Polacy dobrze wykorzystali miniony sezon wakacyjny. Wyjeżdżaliśmy na krótko i kilka razy w roku, informuje "Puls Biznesu". Nie to jest jednak najistotniejsze. Gazeta donosi, iż w tym roku znacząco wzrosło zainteresowanie wycieczkami do konkretnego regionu Polski.


Liczba wakacyjnych rezerwacji na Podlasiu wzrosła rok do roku o blisko 40 proc. Czy to efekt realizacji bonu turystycznego? W całym kraju Polacy w minionym sezonie nieco częściej wyjeżdżali, choć przez cały czas na krótko.


Rośnie liczba wakacyjnych rezerwacji w polskich hotelach


"Puls Biznesu" powołuje się na dane Profitroomu obsługującej rezerwacje bezpośrednie w polskich hotelach. Firma uznaje, iż z danych "wyłania się pozytywny obraz minionych wakacji". Reklama


"Liczba rezerwacji w tych samych obiektach wzrosła rok do roku o 6,5 proc., a sprzedanych noclegów o 7,4 proc. Średnia cena rezerwacji (ADR) wyniosła 820 zł (+2,3 proc.). Nieznacznie wydłużyła się też średnia długość pobytu — do 3,1 dnia (+0,8 proc.)" - podaje gazeta.
Goście znacznie częściej rezerwowali także pobytu znacznie wcześniej, co dobre jest także dla samej branży. Okno rezerwacyjne, według "Pulsu Biznesu", wzrosło średnio o 6,8 proc. do 32 dni.


Podlasie hitem tego sezonu. Wszystko dzięki bonowi?

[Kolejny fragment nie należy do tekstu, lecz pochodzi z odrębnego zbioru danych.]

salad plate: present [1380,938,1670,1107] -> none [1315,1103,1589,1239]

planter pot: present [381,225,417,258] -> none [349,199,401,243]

Dziennik zauważa, iż zmienna i deszczowa pogoda głównie w lipcu zmieniła nieco wakacyjne plany Polaków, ale nie zatrzymała nas w domach. Wylicza, iż najbardziej interesujący jest wzrost popularności Podlasia w statystykach - liczba rezerwacji rok do roku była w tym regionie większa aż o 39 proc. Częściowo może to być związane z bonem turystycznym dostępnym w tym regionie, a zdaniem "Pulsu Biznesu" to kolejny z prostych mechanizmów, który realnie może wspierać turystykę.
Gazeta podkreśliła, iż wzrost rezerwacji w porównaniu z ubiegłorocznymi wakacjami — oprócz Podlasia — zanotowało także na Pomorzu Zachodnim (+8,3 proc.) i w Sudetach (+1,5 proc.). Gorzej było w Małopolsce (-12,6 proc.), Trójmieście (-5,2 proc.) i na Pomorzu Środkowym (-6,3 proc.).